Впоследствии красные командиры стремились преувеличить силы Унгерна, чтобы оправдать собственные неудачи и сделать конечный успех более масштабным. Завышенные данные стекались, видимо, с разных участков фронта, в результате возникла фантастическая цифра — 10 тысяч 500 сабель. В ней отразилось не только желание победителей списать свои промахи на фантомную мощь Азиатской дивизии, которую они при этом называли не иначе как «бандой», но еще и невозможность поверить, что с такими ничтожными силами бешеный барон сумел доставить им столько хлопот.
На самом деле у него было приблизительно вдвое, а на главном направлении — втрое меньше бойцов, чем проходило по сводкам штаба 5-й армии. Общую численность дивизии перед наступлением в Забайкалье сам Унгерн определял в 3300 бойцов.
Торновский со всей доступной ему детальностью произвел подсчеты по обеим бригадам, полкам, дивизионам, отдельным ротам и командам. Из них явствует, что непосредственно у барона было 2100 бойцов, включая пулеметчиков и артиллеристов, у Резухина — 1500. В сумме получается 3600 — чуть больше, чем называл Унгерн. При этом нужно учитывать, что от трети до половины его сил составляли монголы, способные преследовать бегущих, но отступавшие при малейших признаках сопротивления, и пленные китайцы, не от хорошей жизни пошедшие к нему на службу. Отряды Казагранди, Казанцева, Тубанова и других командиров рангом пониже насчитывали еще до тысячи сабель, но все они после первых неудачных стычек с красными не принимали участия в дальнейших боях. Кайгородов подчиниться Унгерну отказался и действовал самостоятельно.
Пехотных частей в дивизии не было, пулеметов имелось десятка три, орудий около дюжины, в основном трофейные — горные пушки и так называемые «аргентинки», закупленные китайцами в Южной Америке. Снаряды были только «горные»; к «аргентинкам» они подходили весьма относительно и при установке прицела на пять верст ложились в версте с небольшим. Винтовок и патронов хватало с избытком, но ни радиостанций, ни полевых телефонов не было. Походные кухни отсутствовали. Монголам выдавался так называемый чингис-хановский паек — три барана в месяц на человека; остальные получали по четыре фунта мяса и золотник чая в день и котелок муки на два дня. Из нее пекли лепешки.

**Записанные данные**
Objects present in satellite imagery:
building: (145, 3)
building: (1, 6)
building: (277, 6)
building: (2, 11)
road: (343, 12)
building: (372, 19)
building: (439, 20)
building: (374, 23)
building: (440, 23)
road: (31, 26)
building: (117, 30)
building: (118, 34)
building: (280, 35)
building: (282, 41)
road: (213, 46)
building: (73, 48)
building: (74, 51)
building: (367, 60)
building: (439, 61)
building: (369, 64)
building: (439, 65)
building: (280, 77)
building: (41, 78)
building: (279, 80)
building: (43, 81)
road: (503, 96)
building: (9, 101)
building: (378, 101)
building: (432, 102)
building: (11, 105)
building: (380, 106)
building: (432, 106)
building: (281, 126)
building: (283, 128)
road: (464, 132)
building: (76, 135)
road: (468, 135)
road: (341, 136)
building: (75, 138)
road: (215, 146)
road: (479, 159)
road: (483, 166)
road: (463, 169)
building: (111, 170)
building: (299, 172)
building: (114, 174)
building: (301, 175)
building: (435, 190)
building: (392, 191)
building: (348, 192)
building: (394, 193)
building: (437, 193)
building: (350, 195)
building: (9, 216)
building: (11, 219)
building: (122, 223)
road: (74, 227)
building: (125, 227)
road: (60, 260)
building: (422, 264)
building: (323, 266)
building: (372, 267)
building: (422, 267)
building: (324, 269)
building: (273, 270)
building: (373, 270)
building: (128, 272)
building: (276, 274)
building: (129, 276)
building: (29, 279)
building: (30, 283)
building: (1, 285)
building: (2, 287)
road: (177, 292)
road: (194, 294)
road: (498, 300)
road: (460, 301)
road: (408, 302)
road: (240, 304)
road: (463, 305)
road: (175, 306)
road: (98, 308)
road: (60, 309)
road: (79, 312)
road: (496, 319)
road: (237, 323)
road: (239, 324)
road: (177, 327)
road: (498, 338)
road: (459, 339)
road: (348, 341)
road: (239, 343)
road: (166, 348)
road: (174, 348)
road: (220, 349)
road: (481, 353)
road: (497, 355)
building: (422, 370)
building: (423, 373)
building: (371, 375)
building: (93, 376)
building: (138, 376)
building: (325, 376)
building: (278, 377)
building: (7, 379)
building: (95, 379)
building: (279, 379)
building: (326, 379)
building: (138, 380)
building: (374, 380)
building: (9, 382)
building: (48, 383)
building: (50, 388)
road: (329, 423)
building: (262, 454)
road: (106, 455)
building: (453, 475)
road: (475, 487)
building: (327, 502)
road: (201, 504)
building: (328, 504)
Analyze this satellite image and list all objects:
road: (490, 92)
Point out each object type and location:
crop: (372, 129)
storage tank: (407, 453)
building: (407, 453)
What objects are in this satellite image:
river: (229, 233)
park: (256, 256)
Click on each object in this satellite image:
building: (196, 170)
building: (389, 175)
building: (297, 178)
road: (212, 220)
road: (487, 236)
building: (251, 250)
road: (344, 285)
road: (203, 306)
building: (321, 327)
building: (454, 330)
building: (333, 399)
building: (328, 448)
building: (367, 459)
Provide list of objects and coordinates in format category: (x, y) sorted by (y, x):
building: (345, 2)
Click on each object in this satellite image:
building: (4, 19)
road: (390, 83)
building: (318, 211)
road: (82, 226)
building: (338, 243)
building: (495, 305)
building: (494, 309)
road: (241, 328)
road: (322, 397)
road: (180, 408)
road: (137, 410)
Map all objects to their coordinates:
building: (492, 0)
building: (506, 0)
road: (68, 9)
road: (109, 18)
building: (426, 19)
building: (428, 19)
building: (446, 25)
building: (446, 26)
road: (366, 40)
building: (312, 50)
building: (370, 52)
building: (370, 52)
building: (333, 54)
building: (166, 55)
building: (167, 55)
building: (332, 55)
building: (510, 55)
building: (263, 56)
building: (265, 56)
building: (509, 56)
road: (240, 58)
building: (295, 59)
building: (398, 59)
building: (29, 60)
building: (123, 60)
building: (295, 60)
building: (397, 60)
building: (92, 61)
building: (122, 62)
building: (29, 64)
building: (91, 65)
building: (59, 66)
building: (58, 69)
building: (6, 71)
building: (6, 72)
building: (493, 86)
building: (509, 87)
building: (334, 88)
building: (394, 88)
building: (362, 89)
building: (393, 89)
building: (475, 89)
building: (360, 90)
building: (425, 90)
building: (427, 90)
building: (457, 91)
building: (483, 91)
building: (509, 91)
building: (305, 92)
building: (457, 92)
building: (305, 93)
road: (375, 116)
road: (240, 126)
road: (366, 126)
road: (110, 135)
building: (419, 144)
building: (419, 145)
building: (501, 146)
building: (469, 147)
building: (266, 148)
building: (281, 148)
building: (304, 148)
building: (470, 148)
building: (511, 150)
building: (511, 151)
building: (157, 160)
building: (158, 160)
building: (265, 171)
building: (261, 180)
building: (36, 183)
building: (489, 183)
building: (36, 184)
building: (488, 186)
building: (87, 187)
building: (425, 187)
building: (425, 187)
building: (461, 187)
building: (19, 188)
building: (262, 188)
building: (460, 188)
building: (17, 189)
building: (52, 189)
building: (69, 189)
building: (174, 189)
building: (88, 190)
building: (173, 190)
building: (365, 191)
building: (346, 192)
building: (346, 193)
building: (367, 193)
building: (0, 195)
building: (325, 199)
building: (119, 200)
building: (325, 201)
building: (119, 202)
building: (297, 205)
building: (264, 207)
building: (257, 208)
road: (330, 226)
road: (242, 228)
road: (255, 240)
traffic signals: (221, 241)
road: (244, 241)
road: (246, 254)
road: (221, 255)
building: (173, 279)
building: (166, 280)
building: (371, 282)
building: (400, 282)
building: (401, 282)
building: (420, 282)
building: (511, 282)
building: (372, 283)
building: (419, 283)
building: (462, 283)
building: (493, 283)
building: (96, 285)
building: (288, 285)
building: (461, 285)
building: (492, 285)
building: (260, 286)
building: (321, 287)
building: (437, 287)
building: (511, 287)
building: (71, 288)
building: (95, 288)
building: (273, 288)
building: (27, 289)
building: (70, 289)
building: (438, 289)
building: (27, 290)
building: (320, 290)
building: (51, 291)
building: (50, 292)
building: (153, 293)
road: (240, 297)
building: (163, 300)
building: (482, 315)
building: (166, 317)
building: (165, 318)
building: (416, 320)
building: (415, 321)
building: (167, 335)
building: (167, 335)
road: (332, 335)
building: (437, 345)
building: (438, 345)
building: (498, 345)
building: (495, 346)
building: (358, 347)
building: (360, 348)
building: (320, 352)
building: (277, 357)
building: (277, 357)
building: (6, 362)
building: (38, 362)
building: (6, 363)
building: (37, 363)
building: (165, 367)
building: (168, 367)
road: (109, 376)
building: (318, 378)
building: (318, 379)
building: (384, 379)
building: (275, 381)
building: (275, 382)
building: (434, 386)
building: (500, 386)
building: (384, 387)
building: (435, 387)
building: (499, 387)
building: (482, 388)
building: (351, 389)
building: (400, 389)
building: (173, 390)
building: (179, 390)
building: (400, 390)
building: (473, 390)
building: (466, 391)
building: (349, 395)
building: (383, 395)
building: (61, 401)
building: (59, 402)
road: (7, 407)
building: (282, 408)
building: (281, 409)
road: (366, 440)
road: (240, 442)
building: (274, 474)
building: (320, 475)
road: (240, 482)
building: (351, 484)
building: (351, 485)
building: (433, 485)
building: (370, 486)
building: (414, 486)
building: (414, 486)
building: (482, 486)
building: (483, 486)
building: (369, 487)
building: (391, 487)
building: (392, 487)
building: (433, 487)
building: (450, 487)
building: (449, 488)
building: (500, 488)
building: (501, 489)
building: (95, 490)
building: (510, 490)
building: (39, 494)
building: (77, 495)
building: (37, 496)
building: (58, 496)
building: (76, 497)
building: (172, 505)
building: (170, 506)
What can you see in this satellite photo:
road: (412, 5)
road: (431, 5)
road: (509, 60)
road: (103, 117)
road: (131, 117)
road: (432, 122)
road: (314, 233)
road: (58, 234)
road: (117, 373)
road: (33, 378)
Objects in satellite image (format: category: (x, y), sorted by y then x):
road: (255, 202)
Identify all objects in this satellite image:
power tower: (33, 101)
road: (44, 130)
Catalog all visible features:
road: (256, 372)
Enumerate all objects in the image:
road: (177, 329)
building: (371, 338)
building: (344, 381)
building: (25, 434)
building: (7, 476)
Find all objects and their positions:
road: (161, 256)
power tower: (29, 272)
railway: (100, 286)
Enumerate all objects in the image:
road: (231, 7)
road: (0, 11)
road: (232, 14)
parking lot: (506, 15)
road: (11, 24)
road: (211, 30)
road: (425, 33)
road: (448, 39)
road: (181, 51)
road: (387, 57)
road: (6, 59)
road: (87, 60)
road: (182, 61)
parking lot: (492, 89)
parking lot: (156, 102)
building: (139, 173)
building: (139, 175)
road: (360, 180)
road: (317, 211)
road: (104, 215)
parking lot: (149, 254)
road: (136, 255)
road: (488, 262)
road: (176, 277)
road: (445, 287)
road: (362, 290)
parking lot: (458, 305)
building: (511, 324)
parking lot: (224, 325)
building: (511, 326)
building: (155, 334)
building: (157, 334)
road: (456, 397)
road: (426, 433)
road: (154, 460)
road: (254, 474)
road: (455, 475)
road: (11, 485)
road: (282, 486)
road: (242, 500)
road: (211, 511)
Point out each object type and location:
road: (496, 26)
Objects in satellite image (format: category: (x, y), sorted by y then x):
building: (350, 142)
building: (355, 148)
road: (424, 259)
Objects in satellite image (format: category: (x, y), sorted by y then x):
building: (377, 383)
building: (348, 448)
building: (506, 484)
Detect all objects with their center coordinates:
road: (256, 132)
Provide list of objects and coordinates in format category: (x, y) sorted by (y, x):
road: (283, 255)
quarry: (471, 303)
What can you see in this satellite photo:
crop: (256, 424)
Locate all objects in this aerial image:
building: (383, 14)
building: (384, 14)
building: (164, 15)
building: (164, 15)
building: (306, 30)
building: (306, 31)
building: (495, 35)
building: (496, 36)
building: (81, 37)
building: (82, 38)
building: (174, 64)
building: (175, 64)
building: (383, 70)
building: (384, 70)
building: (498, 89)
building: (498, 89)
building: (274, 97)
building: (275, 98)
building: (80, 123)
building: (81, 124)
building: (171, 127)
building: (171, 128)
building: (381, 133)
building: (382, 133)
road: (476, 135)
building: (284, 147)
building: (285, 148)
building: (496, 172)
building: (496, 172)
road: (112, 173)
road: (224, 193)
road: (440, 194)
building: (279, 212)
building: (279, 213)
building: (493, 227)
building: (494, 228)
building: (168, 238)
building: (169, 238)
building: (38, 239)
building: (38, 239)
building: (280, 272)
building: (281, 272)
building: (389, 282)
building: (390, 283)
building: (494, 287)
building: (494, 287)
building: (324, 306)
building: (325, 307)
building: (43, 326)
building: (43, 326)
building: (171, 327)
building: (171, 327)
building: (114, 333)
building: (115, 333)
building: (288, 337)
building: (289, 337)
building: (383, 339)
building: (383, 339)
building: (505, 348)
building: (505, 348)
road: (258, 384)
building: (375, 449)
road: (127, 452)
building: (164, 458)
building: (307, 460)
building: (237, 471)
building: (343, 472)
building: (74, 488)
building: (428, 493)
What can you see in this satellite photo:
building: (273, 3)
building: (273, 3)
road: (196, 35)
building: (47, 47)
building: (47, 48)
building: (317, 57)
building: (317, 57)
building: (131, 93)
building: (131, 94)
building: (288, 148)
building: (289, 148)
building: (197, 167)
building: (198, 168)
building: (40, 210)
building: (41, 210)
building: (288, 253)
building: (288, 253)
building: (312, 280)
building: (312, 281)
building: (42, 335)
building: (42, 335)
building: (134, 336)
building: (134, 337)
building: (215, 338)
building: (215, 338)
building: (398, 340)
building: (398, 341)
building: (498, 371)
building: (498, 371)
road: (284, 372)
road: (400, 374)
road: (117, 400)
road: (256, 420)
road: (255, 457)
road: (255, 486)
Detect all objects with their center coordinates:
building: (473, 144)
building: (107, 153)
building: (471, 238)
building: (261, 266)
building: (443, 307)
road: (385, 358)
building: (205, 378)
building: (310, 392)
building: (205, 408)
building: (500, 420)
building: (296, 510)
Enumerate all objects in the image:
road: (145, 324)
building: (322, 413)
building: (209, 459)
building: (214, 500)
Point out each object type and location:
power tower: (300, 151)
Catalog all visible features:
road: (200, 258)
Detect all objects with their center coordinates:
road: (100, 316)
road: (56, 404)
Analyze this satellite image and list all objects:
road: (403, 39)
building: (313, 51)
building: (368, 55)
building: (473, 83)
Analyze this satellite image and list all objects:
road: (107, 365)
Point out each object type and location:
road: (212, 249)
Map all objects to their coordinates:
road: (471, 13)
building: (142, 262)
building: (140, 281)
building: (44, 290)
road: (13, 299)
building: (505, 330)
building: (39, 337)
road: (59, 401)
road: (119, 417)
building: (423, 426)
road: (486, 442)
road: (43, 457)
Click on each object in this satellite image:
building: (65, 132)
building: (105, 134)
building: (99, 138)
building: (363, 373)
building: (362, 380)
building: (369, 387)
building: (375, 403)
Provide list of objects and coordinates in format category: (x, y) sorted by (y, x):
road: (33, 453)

**Задание 1**
Пожалуйста, перепишите без изменений фрагмент текста о дивизии Унгерна, начиная со слов «Впоследствии красные командиры» и продолжая до слов «им столько хлопот.».
**Задание 2**
Ответьте по тексту о дивизии Унгерна:
(a) Какую общую численность дивизии перед наступлением в Забайкалье называл сам Унгерн?
(b) Сколько бойцов было у Резухина по подсчетам Торновского?
(c) Какой паек выдавался монголам?
**Задание 3**
Перечислите фамилии всех людей, упомянутых в тексте о дивизии Унгерна.
Эти материалы получены из другого источника.

**Полное решение 1**
Впоследствии красные командиры стремились преувеличить силы Унгерна, чтобы оправдать собственные неудачи и сделать конечный успех более масштабным. Завышенные данные стекались, видимо, с разных участков фронта, в результате возникла фантастическая цифра — 10 тысяч 500 сабель. В ней отразилось не только желание победителей списать свои промахи на фантомную мощь Азиатской дивизии, которую они при этом называли не иначе как «бандой», но еще и невозможность поверить, что с такими ничтожными силами бешеный барон сумел доставить им столько хлопот.

**Полное решение 2**
(a) 3300 бойцов.
(b) 1500 бойцов.
(c) Так называемый чингис-хановский паек: три барана в месяц на человека.

**Полное решение 3**
Унгерн, Торновский, Резухин, Казагранди, Казанцев, Тубанов, Кайгородов.